*** Opening EXERCISE MATERIAL ***

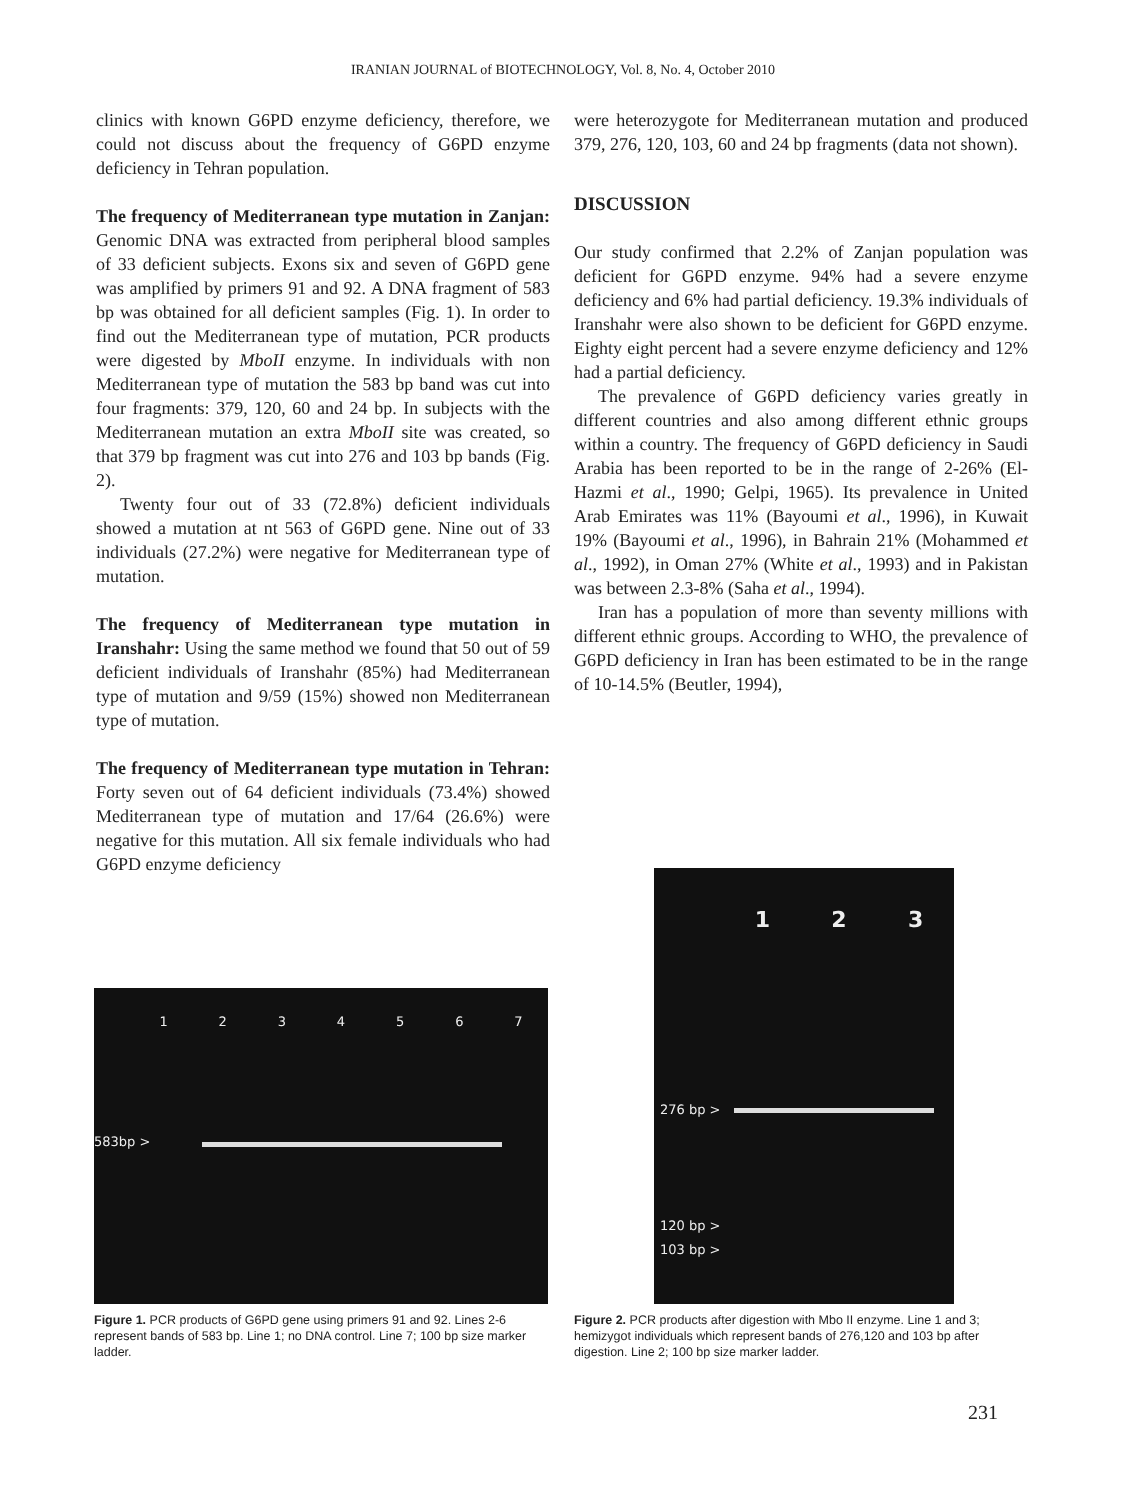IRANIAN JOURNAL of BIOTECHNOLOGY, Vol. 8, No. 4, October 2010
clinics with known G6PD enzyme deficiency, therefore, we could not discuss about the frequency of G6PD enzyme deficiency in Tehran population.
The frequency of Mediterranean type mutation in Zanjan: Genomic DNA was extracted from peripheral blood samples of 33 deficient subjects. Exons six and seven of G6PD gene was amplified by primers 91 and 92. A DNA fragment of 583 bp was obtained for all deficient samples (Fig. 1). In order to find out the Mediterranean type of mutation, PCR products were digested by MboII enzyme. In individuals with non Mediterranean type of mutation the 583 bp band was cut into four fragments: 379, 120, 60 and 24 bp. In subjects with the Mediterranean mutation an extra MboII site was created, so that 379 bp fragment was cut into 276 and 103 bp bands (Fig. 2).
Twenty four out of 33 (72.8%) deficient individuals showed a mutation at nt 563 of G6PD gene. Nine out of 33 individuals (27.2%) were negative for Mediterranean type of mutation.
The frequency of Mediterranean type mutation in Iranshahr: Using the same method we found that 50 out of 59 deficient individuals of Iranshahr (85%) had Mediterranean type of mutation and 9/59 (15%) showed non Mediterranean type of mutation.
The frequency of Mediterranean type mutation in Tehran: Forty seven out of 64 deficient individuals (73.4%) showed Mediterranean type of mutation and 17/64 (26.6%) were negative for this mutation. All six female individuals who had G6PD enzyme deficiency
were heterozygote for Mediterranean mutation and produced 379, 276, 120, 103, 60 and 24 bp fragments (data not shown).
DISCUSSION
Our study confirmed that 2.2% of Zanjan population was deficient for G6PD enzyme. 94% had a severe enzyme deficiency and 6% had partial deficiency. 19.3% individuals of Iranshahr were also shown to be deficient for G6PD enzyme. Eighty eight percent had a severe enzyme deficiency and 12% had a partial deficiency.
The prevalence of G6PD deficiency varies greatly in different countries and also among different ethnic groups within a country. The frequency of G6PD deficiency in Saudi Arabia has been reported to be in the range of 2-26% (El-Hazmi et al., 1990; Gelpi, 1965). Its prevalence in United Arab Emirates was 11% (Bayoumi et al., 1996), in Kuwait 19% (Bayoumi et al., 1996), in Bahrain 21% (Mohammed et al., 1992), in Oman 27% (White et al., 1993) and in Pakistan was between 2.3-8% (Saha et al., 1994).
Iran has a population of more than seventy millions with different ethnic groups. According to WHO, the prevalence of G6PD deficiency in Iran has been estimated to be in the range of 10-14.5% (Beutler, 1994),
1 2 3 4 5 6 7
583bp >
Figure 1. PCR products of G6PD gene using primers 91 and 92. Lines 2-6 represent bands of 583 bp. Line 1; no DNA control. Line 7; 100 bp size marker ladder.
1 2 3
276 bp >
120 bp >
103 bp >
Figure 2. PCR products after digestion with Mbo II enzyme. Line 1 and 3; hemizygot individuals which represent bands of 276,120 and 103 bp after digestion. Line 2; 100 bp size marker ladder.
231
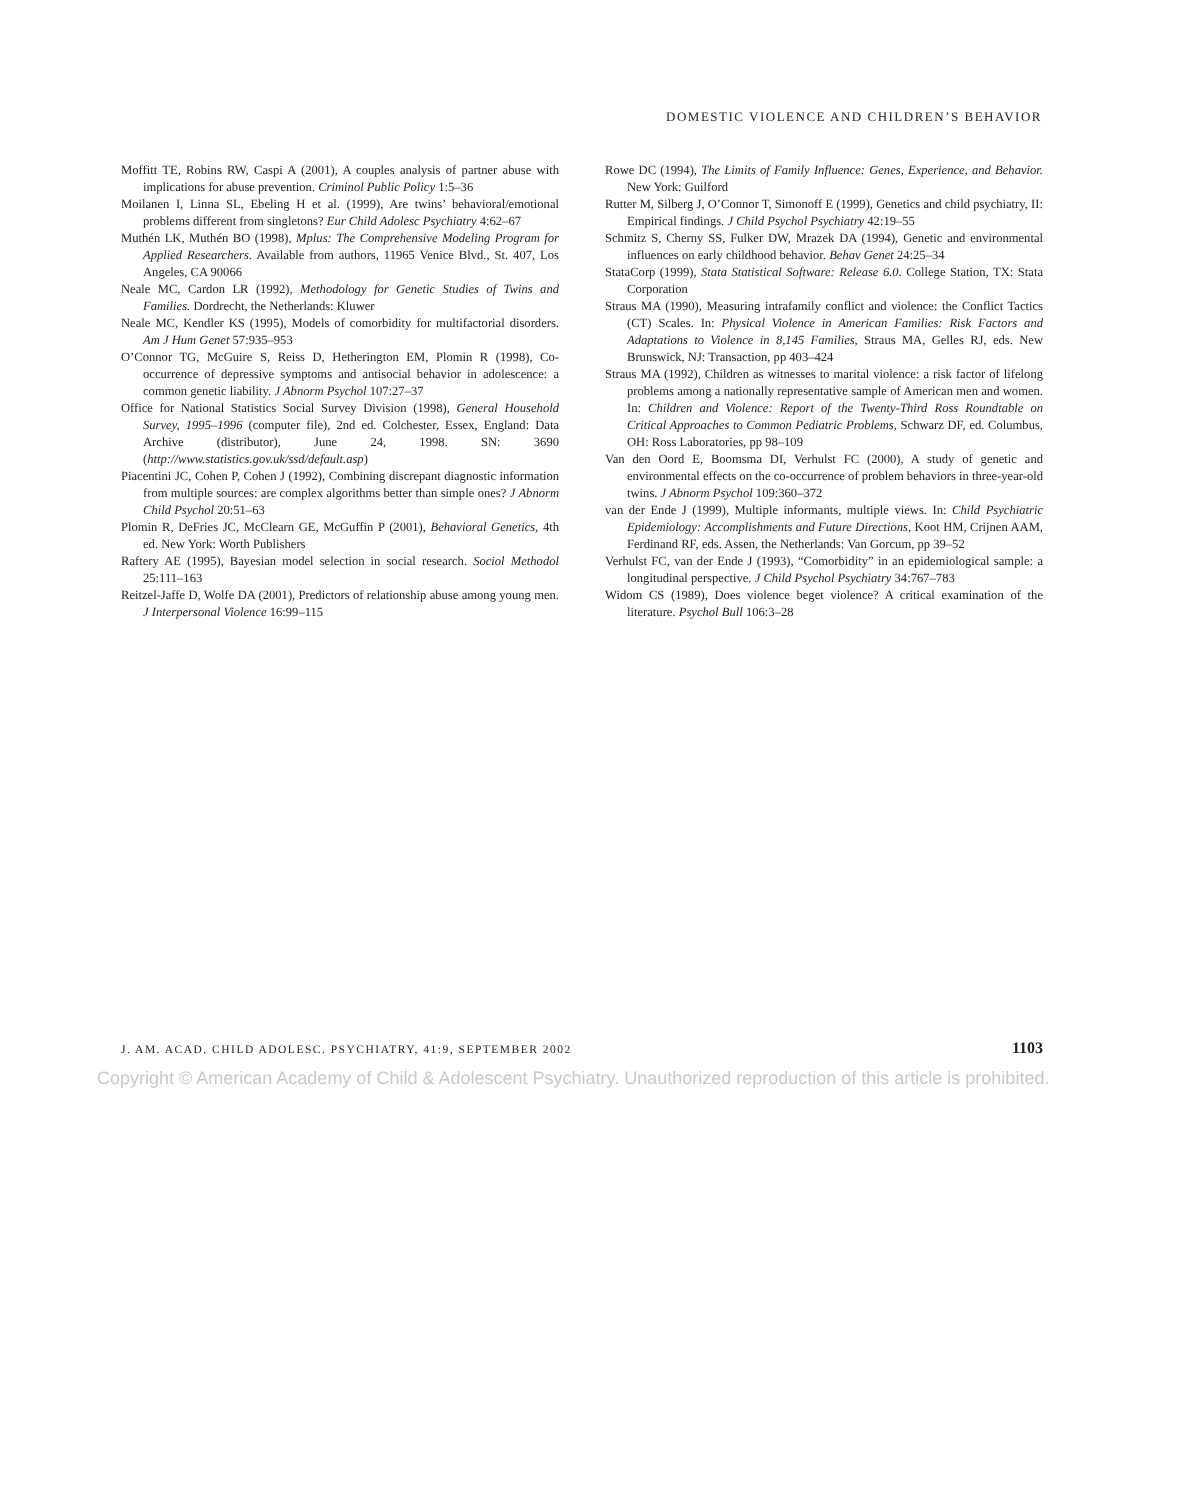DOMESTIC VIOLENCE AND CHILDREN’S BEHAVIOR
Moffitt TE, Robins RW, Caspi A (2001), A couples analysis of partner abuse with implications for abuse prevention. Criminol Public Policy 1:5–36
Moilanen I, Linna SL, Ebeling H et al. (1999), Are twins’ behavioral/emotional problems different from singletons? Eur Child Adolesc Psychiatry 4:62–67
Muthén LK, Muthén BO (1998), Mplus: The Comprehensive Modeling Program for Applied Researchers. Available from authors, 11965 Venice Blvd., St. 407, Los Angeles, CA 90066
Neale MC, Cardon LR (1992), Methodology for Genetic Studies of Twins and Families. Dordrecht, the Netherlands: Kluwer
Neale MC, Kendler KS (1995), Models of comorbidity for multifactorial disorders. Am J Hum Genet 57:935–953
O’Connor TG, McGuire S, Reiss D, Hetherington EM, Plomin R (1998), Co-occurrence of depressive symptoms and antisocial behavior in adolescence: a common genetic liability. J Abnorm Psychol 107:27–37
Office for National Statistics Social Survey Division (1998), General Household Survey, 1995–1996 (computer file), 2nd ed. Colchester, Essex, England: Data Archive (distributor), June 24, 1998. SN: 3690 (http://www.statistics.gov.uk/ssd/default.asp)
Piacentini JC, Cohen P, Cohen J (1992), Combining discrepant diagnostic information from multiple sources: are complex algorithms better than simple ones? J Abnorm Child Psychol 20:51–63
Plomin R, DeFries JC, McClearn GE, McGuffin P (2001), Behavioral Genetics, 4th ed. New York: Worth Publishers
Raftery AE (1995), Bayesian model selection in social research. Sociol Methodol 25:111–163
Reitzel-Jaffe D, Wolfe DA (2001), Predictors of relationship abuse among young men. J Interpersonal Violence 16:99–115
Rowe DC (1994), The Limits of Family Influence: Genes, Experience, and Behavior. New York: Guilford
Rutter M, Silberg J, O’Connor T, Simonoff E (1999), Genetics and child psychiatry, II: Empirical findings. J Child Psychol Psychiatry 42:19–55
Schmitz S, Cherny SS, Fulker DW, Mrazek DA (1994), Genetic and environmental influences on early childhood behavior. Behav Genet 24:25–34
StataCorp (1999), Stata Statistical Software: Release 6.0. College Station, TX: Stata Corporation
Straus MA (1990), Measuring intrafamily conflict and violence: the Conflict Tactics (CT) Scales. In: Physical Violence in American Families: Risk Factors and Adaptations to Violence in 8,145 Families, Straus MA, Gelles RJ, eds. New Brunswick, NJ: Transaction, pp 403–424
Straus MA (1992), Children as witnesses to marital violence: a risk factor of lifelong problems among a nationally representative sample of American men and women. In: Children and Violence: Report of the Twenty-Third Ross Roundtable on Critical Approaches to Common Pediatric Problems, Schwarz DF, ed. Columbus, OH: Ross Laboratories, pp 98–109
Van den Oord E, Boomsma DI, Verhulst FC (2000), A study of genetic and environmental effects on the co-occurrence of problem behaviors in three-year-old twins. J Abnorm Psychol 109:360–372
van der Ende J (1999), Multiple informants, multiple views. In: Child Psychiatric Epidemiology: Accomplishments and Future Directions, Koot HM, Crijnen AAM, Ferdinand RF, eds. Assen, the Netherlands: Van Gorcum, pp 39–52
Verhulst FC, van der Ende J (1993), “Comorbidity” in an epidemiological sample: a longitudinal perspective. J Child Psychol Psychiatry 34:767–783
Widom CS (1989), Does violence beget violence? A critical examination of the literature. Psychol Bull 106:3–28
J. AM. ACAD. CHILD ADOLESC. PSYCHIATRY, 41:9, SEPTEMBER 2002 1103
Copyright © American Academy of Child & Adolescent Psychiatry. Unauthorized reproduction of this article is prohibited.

*** Closing EXERCISE MATERIAL ***

Repeat each record as given. No picture belongs in the copy.

◆ SOLUTION FOR THIS PROBLEM ◆
IRANIAN JOURNAL of BIOTECHNOLOGY, Vol. 8, No. 4, October 2010
clinics with known G6PD enzyme deficiency, therefore, we could not discuss about the frequency of G6PD enzyme deficiency in Tehran population.
The frequency of Mediterranean type mutation in Zanjan: Genomic DNA was extracted from peripheral blood samples of 33 deficient subjects. Exons six and seven of G6PD gene was amplified by primers 91 and 92. A DNA fragment of 583 bp was obtained for all deficient samples (Fig. 1). In order to find out the Mediterranean type of mutation, PCR products were digested by MboII enzyme. In individuals with non Mediterranean type of mutation the 583 bp band was cut into four fragments: 379, 120, 60 and 24 bp. In subjects with the Mediterranean mutation an extra MboII site was created, so that 379 bp fragment was cut into 276 and 103 bp bands (Fig. 2).
Twenty four out of 33 (72.8%) deficient individuals showed a mutation at nt 563 of G6PD gene. Nine out of 33 individuals (27.2%) were negative for Mediterranean type of mutation.
The frequency of Mediterranean type mutation in Iranshahr: Using the same method we found that 50 out of 59 deficient individuals of Iranshahr (85%) had Mediterranean type of mutation and 9/59 (15%) showed non Mediterranean type of mutation.
The frequency of Mediterranean type mutation in Tehran: Forty seven out of 64 deficient individuals (73.4%) showed Mediterranean type of mutation and 17/64 (26.6%) were negative for this mutation. All six female individuals who had G6PD enzyme deficiency
were heterozygote for Mediterranean mutation and produced 379, 276, 120, 103, 60 and 24 bp fragments (data not shown).
DISCUSSION
Our study confirmed that 2.2% of Zanjan population was deficient for G6PD enzyme. 94% had a severe enzyme deficiency and 6% had partial deficiency. 19.3% individuals of Iranshahr were also shown to be deficient for G6PD enzyme. Eighty eight percent had a severe enzyme deficiency and 12% had a partial deficiency.
The prevalence of G6PD deficiency varies greatly in different countries and also among different ethnic groups within a country. The frequency of G6PD deficiency in Saudi Arabia has been reported to be in the range of 2-26% (El-Hazmi et al., 1990; Gelpi, 1965). Its prevalence in United Arab Emirates was 11% (Bayoumi et al., 1996), in Kuwait 19% (Bayoumi et al., 1996), in Bahrain 21% (Mohammed et al., 1992), in Oman 27% (White et al., 1993) and in Pakistan was between 2.3-8% (Saha et al., 1994).
Iran has a population of more than seventy millions with different ethnic groups. According to WHO, the prevalence of G6PD deficiency in Iran has been estimated to be in the range of 10-14.5% (Beutler, 1994),
1 2 3 4 5 6 7
583bp >
Figure 1. PCR products of G6PD gene using primers 91 and 92. Lines 2-6 represent bands of 583 bp. Line 1; no DNA control. Line 7; 100 bp size marker ladder.
1 2 3
276 bp >
120 bp >
103 bp >
Figure 2. PCR products after digestion with Mbo II enzyme. Line 1 and 3; hemizygot individuals which represent bands of 276,120 and 103 bp after digestion. Line 2; 100 bp size marker ladder.
231
DOMESTIC VIOLENCE AND CHILDREN’S BEHAVIOR
Moffitt TE, Robins RW, Caspi A (2001), A couples analysis of partner abuse with implications for abuse prevention. Criminol Public Policy 1:5–36
Moilanen I, Linna SL, Ebeling H et al. (1999), Are twins’ behavioral/emotional problems different from singletons? Eur Child Adolesc Psychiatry 4:62–67
Muthén LK, Muthén BO (1998), Mplus: The Comprehensive Modeling Program for Applied Researchers. Available from authors, 11965 Venice Blvd., St. 407, Los Angeles, CA 90066
Neale MC, Cardon LR (1992), Methodology for Genetic Studies of Twins and Families. Dordrecht, the Netherlands: Kluwer
Neale MC, Kendler KS (1995), Models of comorbidity for multifactorial disorders. Am J Hum Genet 57:935–953
O’Connor TG, McGuire S, Reiss D, Hetherington EM, Plomin R (1998), Co-occurrence of depressive symptoms and antisocial behavior in adolescence: a common genetic liability. J Abnorm Psychol 107:27–37
Office for National Statistics Social Survey Division (1998), General Household Survey, 1995–1996 (computer file), 2nd ed. Colchester, Essex, England: Data Archive (distributor), June 24, 1998. SN: 3690 (http://www.statistics.gov.uk/ssd/default.asp)
Piacentini JC, Cohen P, Cohen J (1992), Combining discrepant diagnostic information from multiple sources: are complex algorithms better than simple ones? J Abnorm Child Psychol 20:51–63
Plomin R, DeFries JC, McClearn GE, McGuffin P (2001), Behavioral Genetics, 4th ed. New York: Worth Publishers
Raftery AE (1995), Bayesian model selection in social research. Sociol Methodol 25:111–163
Reitzel-Jaffe D, Wolfe DA (2001), Predictors of relationship abuse among young men. J Interpersonal Violence 16:99–115
Rowe DC (1994), The Limits of Family Influence: Genes, Experience, and Behavior. New York: Guilford
Rutter M, Silberg J, O’Connor T, Simonoff E (1999), Genetics and child psychiatry, II: Empirical findings. J Child Psychol Psychiatry 42:19–55
Schmitz S, Cherny SS, Fulker DW, Mrazek DA (1994), Genetic and environmental influences on early childhood behavior. Behav Genet 24:25–34
StataCorp (1999), Stata Statistical Software: Release 6.0. College Station, TX: Stata Corporation
Straus MA (1990), Measuring intrafamily conflict and violence: the Conflict Tactics (CT) Scales. In: Physical Violence in American Families: Risk Factors and Adaptations to Violence in 8,145 Families, Straus MA, Gelles RJ, eds. New Brunswick, NJ: Transaction, pp 403–424
Straus MA (1992), Children as witnesses to marital violence: a risk factor of lifelong problems among a nationally representative sample of American men and women. In: Children and Violence: Report of the Twenty-Third Ross Roundtable on Critical Approaches to Common Pediatric Problems, Schwarz DF, ed. Columbus, OH: Ross Laboratories, pp 98–109
Van den Oord E, Boomsma DI, Verhulst FC (2000), A study of genetic and environmental effects on the co-occurrence of problem behaviors in three-year-old twins. J Abnorm Psychol 109:360–372
van der Ende J (1999), Multiple informants, multiple views. In: Child Psychiatric Epidemiology: Accomplishments and Future Directions, Koot HM, Crijnen AAM, Ferdinand RF, eds. Assen, the Netherlands: Van Gorcum, pp 39–52
Verhulst FC, van der Ende J (1993), “Comorbidity” in an epidemiological sample: a longitudinal perspective. J Child Psychol Psychiatry 34:767–783
Widom CS (1989), Does violence beget violence? A critical examination of the literature. Psychol Bull 106:3–28
J. AM. ACAD. CHILD ADOLESC. PSYCHIATRY, 41:9, SEPTEMBER 2002 1103
Copyright © American Academy of Child & Adolescent Psychiatry. Unauthorized reproduction of this article is prohibited.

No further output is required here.